Bouncing Between Extremes
In
her book Facing Codependence, Pia Melody points out the fact that
codependents tend to bounce between extremes. We can bounce from low
self-esteem to arrogant, from too vulnerable to invulnerable, from good
boy/girl to bad and rebellious, from overly dependent to anti-dependent, and from
controlling to chaotic.
I
know what it’s like to bounce between all of those extremes. Before recovery, I
didn’t have a clue what I was doing when I allowed myself to swing like a pendulum
between extremes. Now I do. I am aware when I go from feeling empowered to
totally disempowered. And that’s a really painful bounce for me because the
feelings of being disempowered are ingrained from childhood. Mentally, they
make no sense to me. I know I’m not truly disempowered, but my feelings don’t
agree. In fact, my feelings violently disagree.
At
least now I know that these feelings of disempowerment are not really about the
NOW. They aren’t about the reality of the present moment. They are about unresolved
issues and feelings from the past that haunt me like the greatest of
nightmares. And, unfortunately, I have to allow those feelings to be present
and I have to be present to them until they pass through me and are released
back into the universe.
Sometimes
I think it would be a good idea to give them back to the persons who evoked
them.
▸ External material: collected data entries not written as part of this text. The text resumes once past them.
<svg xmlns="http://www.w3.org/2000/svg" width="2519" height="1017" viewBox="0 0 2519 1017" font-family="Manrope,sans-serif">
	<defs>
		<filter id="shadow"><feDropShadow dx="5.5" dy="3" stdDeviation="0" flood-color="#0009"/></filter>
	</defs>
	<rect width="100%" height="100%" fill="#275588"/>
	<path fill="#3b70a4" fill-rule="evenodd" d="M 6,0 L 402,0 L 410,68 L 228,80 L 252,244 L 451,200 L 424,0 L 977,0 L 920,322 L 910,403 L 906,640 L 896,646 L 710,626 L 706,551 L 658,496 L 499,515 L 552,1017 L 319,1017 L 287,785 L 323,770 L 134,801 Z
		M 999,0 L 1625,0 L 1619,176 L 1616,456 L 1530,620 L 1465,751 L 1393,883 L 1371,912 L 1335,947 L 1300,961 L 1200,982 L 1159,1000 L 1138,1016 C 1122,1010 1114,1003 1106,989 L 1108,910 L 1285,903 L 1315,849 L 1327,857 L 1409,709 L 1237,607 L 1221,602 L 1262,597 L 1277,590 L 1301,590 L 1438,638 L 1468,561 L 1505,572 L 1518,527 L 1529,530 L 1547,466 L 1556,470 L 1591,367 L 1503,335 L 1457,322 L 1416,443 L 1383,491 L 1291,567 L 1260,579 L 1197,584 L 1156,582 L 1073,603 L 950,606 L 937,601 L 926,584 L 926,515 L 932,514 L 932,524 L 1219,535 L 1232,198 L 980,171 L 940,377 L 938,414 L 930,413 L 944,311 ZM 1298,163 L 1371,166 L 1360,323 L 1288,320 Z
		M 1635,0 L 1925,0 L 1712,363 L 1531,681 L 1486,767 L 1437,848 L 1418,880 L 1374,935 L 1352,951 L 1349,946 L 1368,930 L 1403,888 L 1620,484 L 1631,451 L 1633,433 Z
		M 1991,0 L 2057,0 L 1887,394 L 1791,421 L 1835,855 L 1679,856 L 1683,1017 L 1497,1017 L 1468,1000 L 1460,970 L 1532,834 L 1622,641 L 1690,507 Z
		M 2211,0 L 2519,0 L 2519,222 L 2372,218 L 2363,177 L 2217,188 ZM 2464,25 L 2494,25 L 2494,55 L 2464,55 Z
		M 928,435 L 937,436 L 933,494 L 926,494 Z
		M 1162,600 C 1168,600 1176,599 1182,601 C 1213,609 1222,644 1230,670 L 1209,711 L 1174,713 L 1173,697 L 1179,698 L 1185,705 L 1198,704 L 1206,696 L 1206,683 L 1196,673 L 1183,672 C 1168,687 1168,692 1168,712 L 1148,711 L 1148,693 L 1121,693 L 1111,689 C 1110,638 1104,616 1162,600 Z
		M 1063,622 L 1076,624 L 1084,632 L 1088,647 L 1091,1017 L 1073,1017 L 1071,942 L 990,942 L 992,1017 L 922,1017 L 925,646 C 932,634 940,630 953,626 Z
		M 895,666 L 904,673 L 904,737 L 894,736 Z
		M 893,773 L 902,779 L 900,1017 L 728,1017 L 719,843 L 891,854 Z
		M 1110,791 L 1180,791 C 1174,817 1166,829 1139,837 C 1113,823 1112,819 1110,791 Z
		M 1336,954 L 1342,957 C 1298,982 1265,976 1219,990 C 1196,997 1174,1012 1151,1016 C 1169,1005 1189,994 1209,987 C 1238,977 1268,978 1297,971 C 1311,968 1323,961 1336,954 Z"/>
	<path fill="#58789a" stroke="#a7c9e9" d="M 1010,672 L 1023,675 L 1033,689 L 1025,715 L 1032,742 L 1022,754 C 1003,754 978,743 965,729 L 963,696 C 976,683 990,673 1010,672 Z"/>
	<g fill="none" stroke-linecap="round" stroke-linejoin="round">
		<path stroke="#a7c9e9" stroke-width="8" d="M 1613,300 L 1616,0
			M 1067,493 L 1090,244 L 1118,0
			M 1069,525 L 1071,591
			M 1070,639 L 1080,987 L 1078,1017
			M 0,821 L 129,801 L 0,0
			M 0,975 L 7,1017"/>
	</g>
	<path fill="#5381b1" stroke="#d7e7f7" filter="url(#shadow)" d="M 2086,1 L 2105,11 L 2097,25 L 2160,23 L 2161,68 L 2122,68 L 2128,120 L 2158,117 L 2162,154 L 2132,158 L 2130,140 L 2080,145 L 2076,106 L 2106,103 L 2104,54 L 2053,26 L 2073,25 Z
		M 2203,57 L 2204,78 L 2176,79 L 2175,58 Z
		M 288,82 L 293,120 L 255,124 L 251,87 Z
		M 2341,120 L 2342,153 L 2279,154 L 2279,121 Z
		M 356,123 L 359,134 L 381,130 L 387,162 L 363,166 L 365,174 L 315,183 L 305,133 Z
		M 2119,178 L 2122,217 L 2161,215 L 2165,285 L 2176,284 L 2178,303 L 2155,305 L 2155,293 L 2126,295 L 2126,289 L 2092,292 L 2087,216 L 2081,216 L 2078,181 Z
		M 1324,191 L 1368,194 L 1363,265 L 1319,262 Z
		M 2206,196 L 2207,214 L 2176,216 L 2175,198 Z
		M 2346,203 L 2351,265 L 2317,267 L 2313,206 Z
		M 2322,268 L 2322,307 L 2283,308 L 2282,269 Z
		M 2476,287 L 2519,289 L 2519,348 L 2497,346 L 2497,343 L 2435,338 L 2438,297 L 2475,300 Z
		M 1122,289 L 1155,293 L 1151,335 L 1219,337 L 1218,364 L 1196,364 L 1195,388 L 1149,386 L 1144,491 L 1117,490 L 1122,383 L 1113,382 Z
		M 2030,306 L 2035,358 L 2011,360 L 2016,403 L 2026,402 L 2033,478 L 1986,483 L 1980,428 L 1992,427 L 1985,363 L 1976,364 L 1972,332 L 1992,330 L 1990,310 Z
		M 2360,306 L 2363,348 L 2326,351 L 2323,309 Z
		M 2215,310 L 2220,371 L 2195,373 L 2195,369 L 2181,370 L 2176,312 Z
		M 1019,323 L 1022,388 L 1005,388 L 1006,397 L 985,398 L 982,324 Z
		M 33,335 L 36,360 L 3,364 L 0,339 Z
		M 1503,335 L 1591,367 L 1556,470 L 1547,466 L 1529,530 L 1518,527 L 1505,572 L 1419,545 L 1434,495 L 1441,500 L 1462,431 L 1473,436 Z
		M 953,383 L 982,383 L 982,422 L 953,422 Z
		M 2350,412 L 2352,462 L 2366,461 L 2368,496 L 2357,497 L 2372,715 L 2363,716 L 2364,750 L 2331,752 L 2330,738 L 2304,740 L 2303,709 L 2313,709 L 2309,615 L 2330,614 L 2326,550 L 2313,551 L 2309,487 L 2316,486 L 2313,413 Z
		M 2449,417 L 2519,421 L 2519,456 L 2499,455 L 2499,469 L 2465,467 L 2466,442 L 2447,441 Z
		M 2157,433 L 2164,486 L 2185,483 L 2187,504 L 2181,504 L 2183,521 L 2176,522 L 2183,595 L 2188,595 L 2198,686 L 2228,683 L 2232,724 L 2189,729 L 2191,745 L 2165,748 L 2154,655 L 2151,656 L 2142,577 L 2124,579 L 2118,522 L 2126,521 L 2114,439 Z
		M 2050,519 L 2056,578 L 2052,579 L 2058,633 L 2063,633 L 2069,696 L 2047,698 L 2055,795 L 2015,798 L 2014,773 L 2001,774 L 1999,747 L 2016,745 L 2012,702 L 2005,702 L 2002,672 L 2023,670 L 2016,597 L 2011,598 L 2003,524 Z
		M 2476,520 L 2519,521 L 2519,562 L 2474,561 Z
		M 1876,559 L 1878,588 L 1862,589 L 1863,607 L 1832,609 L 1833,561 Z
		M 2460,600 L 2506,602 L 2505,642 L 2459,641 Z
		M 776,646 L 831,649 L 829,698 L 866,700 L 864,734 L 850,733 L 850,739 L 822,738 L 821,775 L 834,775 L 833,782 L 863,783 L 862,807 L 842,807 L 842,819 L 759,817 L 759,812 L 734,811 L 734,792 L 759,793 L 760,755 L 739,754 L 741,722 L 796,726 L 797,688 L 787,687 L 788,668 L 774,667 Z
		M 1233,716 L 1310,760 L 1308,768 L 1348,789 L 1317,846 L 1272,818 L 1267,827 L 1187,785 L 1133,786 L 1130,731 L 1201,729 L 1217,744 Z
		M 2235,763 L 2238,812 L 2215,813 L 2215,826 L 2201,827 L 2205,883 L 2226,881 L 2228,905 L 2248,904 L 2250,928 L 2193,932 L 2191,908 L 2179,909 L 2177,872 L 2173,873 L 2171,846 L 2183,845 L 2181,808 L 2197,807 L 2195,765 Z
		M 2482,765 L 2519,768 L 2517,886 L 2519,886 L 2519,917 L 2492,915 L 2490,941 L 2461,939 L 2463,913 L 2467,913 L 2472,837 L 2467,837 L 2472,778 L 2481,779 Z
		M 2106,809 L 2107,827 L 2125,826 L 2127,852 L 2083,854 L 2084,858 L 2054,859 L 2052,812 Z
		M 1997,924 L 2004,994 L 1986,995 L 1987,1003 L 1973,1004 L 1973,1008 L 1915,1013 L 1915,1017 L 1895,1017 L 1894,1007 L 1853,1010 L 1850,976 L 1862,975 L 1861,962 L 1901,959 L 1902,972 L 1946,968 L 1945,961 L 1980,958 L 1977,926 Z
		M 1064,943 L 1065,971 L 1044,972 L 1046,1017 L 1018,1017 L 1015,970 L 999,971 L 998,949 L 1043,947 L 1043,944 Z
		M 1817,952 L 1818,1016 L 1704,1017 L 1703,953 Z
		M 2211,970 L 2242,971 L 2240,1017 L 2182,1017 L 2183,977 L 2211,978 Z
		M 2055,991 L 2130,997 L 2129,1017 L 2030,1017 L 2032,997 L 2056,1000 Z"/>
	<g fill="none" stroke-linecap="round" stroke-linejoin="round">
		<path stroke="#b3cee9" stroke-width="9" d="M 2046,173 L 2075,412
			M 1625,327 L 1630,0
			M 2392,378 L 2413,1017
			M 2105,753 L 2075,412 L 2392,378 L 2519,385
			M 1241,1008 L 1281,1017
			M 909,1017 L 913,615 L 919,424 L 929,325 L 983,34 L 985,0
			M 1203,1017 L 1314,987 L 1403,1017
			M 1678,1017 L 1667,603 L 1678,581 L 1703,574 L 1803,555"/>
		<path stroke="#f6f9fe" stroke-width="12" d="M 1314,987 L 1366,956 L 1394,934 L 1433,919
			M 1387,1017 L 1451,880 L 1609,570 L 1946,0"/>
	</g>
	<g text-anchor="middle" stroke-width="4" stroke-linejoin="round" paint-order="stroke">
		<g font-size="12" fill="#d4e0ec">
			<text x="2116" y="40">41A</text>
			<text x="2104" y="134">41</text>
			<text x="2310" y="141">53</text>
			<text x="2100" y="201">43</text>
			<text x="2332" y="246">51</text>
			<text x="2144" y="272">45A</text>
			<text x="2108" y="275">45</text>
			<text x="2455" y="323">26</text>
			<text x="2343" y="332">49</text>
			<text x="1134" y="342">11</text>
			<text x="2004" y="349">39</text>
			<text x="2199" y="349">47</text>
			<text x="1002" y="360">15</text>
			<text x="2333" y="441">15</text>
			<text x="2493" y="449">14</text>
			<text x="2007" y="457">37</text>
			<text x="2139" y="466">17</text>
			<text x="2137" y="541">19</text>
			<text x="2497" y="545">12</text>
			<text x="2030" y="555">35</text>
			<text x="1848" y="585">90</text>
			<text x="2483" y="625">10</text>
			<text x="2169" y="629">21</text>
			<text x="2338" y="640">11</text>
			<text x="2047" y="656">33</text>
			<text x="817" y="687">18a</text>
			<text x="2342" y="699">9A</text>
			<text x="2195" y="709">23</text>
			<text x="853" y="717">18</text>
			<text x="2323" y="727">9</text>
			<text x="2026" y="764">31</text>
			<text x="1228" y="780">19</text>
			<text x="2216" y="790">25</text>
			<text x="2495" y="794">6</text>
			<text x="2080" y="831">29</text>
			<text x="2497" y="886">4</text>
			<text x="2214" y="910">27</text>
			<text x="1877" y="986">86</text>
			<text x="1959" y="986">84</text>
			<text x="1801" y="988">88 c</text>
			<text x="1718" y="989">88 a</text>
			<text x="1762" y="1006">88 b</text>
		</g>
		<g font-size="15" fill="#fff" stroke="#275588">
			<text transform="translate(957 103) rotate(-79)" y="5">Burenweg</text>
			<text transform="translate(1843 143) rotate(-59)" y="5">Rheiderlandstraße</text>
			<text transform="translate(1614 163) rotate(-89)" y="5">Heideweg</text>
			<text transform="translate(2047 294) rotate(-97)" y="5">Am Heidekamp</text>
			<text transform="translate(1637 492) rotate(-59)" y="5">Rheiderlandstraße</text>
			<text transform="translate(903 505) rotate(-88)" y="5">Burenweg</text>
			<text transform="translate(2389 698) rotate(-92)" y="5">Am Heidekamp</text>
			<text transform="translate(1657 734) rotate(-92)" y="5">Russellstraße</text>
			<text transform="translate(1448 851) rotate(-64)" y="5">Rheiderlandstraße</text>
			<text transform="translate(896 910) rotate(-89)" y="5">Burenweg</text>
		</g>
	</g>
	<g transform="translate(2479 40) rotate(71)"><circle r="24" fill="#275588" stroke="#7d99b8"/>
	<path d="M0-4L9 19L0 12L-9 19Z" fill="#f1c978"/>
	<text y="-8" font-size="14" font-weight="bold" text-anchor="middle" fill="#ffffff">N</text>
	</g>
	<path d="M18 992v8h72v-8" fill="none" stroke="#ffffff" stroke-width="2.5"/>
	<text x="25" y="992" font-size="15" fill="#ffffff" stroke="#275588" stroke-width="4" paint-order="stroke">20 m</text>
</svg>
If a feeling of disempowerment came from my father berating me with his
harsh words and his backhand when I was five, then in my mind I need to say to
him “Here. Here’s your anger and your rage and your belittlement. I’m giving it
back to you. I know longer wish to feel disempowered. I reclaim my personal
power from you.”
Part
of my problem with feeling disempowered is also about the fact that I was
raised to be the perfect good boy. Being the perfect good boy meant that I took
on a lot of unreasonable expectations that belonged to my parents, teachers,
etc. and I made them my own. Today, I want to disavow ownership of those
expectations. I don’t want to pretend to be perfect anymore and I don’t want to
be the good boy. I want to be REAL.
Sometimes
in recovery we need to consciously bounce between extremes like good boy/girl
and rebellious. We need to do this with awareness, however. We need to be able
to experience both extremes and then find our true reality, our REALNESS, in
the middle of those extremes.
Sometimes
we need to consciously experience being overly polite and sometimes we need to experience
saying “Bite me!” Eventually, we will realize that the truth is in between
these extremes. We will learn we can be polite but still set proper boundaries;
we can temper indignation/honesty with kindness.
Or
we need to be able to know what it’s like to do a good job, say at work, but we
also need to know that failure is an acceptable option. We don’t have to be
perfect, but we need to learn from our mistakes and own up to them without
feeling bad about ourselves. That’s reality. That’s being REAL.
So
now, when I find myself still bouncing between extremes, I consciously work at
finding my true place, my true fit, somewhere in the middle of those extremes.
And I’m OK. I’m good enough right there in that space.